Turn each line of the data below into an item in one numbered list, leaving out any blank lines.

(Beginning of GIVEN INFORMATION)

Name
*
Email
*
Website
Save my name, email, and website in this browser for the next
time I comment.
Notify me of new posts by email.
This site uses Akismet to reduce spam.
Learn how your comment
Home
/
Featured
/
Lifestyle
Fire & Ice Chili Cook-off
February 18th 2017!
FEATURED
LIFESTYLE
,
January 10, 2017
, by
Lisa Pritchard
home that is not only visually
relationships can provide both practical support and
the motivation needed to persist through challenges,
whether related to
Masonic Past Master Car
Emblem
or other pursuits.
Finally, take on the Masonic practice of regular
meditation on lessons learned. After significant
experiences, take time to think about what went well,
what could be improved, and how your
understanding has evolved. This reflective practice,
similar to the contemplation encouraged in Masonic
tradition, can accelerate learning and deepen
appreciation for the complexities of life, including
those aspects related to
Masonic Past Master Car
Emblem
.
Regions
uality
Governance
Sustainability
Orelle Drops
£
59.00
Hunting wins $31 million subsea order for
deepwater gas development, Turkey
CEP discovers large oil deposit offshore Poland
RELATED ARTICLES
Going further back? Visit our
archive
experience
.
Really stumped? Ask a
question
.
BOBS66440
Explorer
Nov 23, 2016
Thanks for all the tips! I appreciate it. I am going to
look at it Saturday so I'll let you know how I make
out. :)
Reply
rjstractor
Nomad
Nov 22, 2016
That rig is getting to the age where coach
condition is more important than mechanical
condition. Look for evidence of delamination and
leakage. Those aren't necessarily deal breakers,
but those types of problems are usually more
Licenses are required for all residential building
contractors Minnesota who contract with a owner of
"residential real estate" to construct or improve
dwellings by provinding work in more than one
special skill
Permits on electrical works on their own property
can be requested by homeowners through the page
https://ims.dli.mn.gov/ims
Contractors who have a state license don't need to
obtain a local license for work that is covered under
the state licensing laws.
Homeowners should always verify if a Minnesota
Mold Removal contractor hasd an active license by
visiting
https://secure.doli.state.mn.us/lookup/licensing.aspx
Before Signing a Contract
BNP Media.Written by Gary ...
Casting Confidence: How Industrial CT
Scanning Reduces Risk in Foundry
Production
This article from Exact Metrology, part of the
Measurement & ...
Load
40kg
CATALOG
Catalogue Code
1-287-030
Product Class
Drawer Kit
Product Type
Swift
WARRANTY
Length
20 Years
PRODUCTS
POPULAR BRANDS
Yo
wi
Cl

(End of GIVEN INFORMATION)

#### TASK RESULT
1. Name
2. *
3. Email
4. *
5. Website
6. Save my name, email, and website in this browser for the next
7. time I comment.
8. Notify me of new posts by email.
9. This site uses Akismet to reduce spam.
10. Learn how your comment
11. Home
12. /
13. Featured
14. /
15. Lifestyle
16. Fire & Ice Chili Cook-off
17. February 18th 2017!
18. FEATURED
19. LIFESTYLE
20. ,
21. January 10, 2017
22. , by
23. Lisa Pritchard
24. home that is not only visually
25. relationships can provide both practical support and
26. the motivation needed to persist through challenges,
27. whether related to
28. Masonic Past Master Car
29. Emblem
30. or other pursuits.
31. Finally, take on the Masonic practice of regular
32. meditation on lessons learned. After significant
33. experiences, take time to think about what went well,
34. what could be improved, and how your
35. understanding has evolved. This reflective practice,
36. similar to the contemplation encouraged in Masonic
37. tradition, can accelerate learning and deepen
38. appreciation for the complexities of life, including
39. those aspects related to
40. Masonic Past Master Car
41. Emblem
42. .
43. Regions
44. uality
45. Governance
46. Sustainability
47. Orelle Drops
48. £
49. 59.00
50. Hunting wins $31 million subsea order for
51. deepwater gas development, Turkey
52. CEP discovers large oil deposit offshore Poland
53. RELATED ARTICLES
54. Going further back? Visit our
55. archive
56. experience
57. .
58. Really stumped? Ask a
59. question
60. .
61. BOBS66440
62. Explorer
63. Nov 23, 2016
64. Thanks for all the tips! I appreciate it. I am going to
65. look at it Saturday so I'll let you know how I make
66. out. :)
67. Reply
68. rjstractor
69. Nomad
70. Nov 22, 2016
71. That rig is getting to the age where coach
72. condition is more important than mechanical
73. condition. Look for evidence of delamination and
74. leakage. Those aren't necessarily deal breakers,
75. but those types of problems are usually more
76. Licenses are required for all residential building
77. contractors Minnesota who contract with a owner of
78. "residential real estate" to construct or improve
79. dwellings by provinding work in more than one
80. special skill
81. Permits on electrical works on their own property
82. can be requested by homeowners through the page
83. https://ims.dli.mn.gov/ims
84. Contractors who have a state license don't need to
85. obtain a local license for work that is covered under
86. the state licensing laws.
87. Homeowners should always verify if a Minnesota
88. Mold Removal contractor hasd an active license by
89. visiting
90. https://secure.doli.state.mn.us/lookup/licensing.aspx
91. Before Signing a Contract
92. BNP Media.Written by Gary ...
93. Casting Confidence: How Industrial CT
94. Scanning Reduces Risk in Foundry
95. Production
96. This article from Exact Metrology, part of the
97. Measurement & ...
98. Load
99. 40kg
100. CATALOG
101. Catalogue Code
102. 1-287-030
103. Product Class
104. Drawer Kit
105. Product Type
106. Swift
107. WARRANTY
108. Length
109. 20 Years
110. PRODUCTS
111. POPULAR BRANDS
112. Yo
113. wi
114. Cl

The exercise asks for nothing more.